Nonlinear Development of Streaming Instabilities In Strongly Magnetized Plasmas

TL;DR

This paper investigates the nonlinear evolution of streaming instabilities in strongly magnetized plasmas during magnetic reconnection, revealing two distinct phases involving electron trapping and turbulence driven by different instabilities.

Contribution

It combines theoretical analysis and 3-D particle-in-cell simulations to identify and characterize two phases of streaming instability development in reconnection layers.

Findings

Identification of two phases: Buneman instability and turbulence driven by electron-electron and lower hybrid instabilities.

Demonstration of electron trapping and momentum transfer mechanisms.

Insights into turbulence development in strongly magnetized plasma reconnection layers.

Abstract

The nonlinear development of streaming instabilities in the current layers formed during magnetic reconnection with a guide field is explored.
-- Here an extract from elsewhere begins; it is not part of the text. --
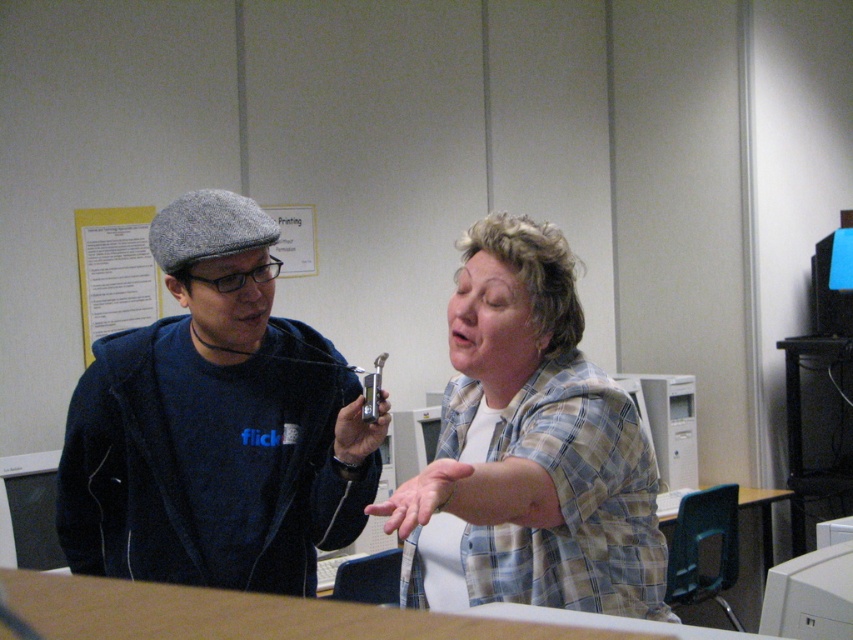
Consider the image. Where is the dark blue fabric sweatshirt at left located in the image?

The dark blue fabric sweatshirt at left is located at point (215, 424) in the image.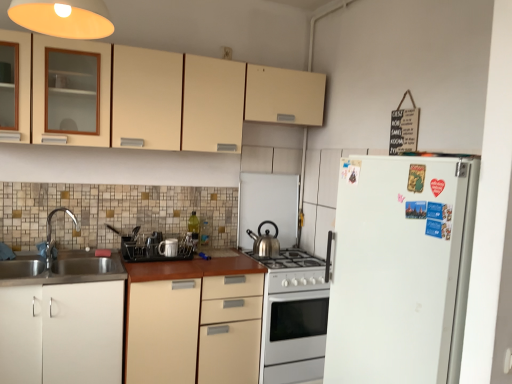
This screenshot has width=512, height=384. Identify the location of free space in front of polished stainless steel kettle at center. (270, 261).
Theory and 3-D particle-in-cell simulations reveal two distinct phases. First, the parallel Buneman instability grows and traps low velocity electrons. The remaining electrons then drive two forms of turbulence: the parallel electron-electron two-stream instability and the nearly-perpendicular lower hybrid instability. The high velocity electrons resonate with the turbulence and transfer momentum to the ions and low velocity electrons.